The safest thing for someone nervous about critics would have been to take the 10 best songs and polish the arrangements up a bit. Several of the arrangements here feel unfinished, almost like simple sketches in an artist's notebook, and some songs are sub-par. The wise thing from a monetary standpoint was to put the 20 songs in a two-record set so that you could have charged more for the album.
Ignoring both strategies, Costello followed the path utilized in a less self-conscious era in rock. It's probably the way he remembers listening to his favorite records. The opening track, an old Sam and Dave flipside called "I Can't Stand Up for Falling Down," is reminiscent of the Memphis rhythm & blues that Costello no doubt enjoyed as a teenager. ("Motel Matches," Costello's own song, documents his country music roots on the album.)
"Stand Up ..." is one of two songs on Get Happy!! that Costello didn't write. The other, "I Stand Accused," is also R&B-flavored, but it's not the old Jerry Butler hit. This tune, a rousing piece of romantic melodrama filled with teasing courtroom references, was written by Tony Colton and Ray Smith.
Like the album title, the music's vitality is akin to the records played during the party scene in the Quadrophenia film, but don't let the playfulness fool you. Costello still dissects human relationships with more fury (and, often, more insight) than anyone in rock since Bob Dylan.

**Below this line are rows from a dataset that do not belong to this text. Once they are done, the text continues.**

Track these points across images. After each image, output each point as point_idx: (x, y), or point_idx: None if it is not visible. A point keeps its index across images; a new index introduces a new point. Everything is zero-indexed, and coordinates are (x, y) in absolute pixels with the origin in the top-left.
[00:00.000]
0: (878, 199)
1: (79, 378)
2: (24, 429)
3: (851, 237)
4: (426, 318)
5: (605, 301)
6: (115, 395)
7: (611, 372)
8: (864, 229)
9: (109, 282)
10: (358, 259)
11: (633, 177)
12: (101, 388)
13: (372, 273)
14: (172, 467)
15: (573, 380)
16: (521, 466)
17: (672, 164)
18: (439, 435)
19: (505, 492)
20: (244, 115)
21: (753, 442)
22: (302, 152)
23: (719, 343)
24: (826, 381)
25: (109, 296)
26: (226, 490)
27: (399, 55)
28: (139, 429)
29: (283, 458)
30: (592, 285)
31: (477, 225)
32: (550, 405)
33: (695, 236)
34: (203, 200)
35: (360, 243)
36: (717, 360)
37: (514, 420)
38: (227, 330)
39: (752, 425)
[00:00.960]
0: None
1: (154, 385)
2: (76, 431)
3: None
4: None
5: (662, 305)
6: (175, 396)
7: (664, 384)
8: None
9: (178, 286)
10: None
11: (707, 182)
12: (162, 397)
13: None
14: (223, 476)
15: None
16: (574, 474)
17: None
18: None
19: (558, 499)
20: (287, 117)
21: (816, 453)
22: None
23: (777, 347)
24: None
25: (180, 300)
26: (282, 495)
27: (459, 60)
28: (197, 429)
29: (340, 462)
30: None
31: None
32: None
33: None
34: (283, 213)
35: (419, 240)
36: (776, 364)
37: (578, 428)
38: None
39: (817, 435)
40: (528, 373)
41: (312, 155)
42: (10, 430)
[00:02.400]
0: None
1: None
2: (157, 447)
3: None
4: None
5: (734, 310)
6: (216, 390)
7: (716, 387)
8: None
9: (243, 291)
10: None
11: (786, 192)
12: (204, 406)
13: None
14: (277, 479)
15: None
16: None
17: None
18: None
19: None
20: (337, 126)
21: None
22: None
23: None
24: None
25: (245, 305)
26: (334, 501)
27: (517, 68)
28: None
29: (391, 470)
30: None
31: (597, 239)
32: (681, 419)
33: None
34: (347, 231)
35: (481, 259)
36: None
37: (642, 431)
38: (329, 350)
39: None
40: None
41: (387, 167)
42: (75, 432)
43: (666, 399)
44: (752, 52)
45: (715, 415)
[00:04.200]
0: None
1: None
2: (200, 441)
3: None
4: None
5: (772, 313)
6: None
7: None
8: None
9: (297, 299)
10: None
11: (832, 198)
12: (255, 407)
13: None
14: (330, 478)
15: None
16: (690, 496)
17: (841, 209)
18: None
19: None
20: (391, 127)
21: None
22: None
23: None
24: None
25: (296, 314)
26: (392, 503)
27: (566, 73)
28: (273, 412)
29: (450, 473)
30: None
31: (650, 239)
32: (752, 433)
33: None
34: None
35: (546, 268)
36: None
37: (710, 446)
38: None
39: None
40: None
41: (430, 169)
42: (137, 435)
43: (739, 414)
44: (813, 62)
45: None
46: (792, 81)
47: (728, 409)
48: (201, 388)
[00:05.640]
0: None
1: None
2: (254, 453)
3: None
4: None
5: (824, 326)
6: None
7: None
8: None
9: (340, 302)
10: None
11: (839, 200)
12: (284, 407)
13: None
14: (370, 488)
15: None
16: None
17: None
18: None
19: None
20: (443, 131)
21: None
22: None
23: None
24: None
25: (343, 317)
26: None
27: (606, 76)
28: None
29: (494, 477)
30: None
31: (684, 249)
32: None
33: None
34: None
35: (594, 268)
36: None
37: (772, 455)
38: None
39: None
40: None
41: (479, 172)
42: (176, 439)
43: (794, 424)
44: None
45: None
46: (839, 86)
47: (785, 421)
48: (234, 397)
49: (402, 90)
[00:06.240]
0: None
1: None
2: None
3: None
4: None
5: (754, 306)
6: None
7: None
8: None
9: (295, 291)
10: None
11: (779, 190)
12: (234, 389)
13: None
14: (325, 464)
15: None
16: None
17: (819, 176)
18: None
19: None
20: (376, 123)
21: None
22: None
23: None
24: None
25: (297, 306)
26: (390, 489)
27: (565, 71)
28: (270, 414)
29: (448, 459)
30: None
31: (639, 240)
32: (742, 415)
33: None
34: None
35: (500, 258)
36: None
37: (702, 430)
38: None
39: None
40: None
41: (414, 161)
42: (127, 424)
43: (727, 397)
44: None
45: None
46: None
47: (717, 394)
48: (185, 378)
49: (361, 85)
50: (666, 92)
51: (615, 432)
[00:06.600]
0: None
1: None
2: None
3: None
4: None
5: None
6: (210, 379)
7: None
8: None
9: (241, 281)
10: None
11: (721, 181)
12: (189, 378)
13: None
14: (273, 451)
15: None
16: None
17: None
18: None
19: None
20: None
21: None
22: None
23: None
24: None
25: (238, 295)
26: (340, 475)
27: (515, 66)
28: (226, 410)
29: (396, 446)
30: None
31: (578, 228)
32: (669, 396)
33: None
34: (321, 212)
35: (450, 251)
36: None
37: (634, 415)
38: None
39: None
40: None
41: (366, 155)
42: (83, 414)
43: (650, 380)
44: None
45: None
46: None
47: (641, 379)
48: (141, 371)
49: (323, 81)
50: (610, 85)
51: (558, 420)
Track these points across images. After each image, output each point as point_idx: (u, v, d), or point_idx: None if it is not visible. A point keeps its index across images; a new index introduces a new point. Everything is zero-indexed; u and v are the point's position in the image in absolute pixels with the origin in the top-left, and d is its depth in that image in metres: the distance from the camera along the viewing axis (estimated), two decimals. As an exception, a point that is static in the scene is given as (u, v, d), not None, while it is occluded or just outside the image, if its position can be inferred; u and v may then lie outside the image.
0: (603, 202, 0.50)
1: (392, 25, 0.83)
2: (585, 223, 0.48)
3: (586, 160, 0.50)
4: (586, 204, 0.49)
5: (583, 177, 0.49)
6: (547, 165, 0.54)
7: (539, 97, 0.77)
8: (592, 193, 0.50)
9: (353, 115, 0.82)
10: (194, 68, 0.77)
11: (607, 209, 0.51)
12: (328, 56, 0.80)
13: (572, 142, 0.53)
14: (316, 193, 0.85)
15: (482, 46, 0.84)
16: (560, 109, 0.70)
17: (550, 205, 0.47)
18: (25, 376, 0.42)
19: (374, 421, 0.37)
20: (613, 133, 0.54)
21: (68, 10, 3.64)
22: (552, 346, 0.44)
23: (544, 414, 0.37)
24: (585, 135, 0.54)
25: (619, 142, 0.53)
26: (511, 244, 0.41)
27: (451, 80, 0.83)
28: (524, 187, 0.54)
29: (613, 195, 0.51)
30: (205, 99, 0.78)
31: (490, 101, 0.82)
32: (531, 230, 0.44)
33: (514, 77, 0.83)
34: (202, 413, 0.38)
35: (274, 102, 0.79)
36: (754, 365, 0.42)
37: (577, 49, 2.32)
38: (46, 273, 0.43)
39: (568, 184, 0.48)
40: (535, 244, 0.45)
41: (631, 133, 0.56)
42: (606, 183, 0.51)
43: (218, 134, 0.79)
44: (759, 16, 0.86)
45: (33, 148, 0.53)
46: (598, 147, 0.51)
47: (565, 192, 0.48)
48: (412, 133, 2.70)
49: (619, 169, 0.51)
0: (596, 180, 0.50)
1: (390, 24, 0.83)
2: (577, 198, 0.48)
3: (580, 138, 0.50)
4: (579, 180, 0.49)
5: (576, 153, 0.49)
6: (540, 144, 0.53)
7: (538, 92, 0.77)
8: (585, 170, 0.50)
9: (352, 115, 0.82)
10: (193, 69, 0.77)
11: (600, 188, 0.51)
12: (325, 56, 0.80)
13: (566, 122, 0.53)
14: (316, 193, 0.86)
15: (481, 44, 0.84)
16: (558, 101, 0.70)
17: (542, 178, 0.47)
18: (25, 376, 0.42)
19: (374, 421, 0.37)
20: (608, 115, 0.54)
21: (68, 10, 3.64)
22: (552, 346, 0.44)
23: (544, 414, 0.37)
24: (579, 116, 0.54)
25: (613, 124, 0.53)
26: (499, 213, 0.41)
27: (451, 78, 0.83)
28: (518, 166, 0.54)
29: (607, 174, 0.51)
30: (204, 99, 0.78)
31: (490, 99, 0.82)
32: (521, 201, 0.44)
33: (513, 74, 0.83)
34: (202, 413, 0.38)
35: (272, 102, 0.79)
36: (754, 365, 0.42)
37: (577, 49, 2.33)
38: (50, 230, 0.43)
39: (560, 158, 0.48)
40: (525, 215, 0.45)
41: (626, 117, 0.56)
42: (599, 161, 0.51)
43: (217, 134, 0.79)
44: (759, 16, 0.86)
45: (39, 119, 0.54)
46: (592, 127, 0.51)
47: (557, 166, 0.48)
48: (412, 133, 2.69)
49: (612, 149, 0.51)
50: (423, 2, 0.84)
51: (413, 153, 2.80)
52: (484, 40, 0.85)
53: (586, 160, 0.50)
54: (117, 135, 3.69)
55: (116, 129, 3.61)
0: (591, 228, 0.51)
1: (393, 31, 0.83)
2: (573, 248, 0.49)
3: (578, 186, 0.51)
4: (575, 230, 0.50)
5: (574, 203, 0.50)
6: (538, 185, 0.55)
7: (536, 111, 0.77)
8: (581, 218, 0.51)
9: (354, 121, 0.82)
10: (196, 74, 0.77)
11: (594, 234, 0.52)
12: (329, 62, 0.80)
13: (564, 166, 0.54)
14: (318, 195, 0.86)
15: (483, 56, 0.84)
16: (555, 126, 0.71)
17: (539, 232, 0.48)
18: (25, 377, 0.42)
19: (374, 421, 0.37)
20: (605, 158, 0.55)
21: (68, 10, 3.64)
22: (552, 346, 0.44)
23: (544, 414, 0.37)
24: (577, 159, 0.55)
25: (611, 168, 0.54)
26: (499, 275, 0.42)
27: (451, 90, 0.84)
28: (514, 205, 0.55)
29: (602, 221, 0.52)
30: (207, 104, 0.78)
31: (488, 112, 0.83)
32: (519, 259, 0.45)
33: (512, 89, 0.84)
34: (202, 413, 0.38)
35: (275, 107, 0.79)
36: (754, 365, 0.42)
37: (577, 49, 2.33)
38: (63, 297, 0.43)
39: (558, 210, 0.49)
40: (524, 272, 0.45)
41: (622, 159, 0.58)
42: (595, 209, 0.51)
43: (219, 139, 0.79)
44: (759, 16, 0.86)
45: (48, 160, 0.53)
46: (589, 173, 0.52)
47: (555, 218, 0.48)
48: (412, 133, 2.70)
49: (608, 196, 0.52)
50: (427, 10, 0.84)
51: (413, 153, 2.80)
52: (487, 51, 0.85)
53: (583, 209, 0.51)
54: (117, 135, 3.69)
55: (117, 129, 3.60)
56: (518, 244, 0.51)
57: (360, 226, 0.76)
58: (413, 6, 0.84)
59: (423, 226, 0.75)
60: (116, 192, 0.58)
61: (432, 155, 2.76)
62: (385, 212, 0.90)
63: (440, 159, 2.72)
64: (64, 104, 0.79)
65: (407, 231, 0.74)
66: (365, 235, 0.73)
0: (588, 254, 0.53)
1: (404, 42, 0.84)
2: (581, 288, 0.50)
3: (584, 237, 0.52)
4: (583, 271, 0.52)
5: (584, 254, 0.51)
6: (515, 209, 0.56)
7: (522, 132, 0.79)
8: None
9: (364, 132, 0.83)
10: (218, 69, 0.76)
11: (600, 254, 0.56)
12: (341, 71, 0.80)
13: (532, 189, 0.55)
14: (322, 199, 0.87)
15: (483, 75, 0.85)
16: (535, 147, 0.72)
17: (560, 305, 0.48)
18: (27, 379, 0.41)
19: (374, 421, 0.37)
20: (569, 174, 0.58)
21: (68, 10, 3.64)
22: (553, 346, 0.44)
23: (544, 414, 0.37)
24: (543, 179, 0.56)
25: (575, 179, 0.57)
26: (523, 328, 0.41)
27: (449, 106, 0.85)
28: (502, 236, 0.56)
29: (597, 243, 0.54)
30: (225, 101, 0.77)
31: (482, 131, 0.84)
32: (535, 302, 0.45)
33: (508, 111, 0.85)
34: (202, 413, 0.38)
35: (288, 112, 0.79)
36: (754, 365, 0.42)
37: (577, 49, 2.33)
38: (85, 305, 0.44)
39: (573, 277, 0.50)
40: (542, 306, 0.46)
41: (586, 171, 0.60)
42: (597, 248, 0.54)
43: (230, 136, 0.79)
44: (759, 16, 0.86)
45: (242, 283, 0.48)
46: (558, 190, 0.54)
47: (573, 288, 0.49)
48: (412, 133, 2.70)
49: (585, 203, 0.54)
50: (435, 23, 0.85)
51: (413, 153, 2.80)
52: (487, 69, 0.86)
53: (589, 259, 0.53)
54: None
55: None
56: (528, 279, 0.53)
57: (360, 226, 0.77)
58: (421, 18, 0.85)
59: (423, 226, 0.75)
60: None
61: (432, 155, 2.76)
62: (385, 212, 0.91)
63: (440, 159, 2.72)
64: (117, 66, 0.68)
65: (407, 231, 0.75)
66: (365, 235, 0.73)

The song titles hint at the jarring encounters described in the album: "Beaten to the Punch," "Temptation," "Possession," "Clowntime Is Over," "High Fidelity." As always, the images are memorable and fresh: someone's actions giving away intent as sure as a pair of carelessly placed motel matches.
It'll take time to determine if this free-form approach to record making is as satisfying artistically as the more carefully edited Armed Forces, but most fans will simply be too grateful for the 20 songs to think about the album in such critical terms.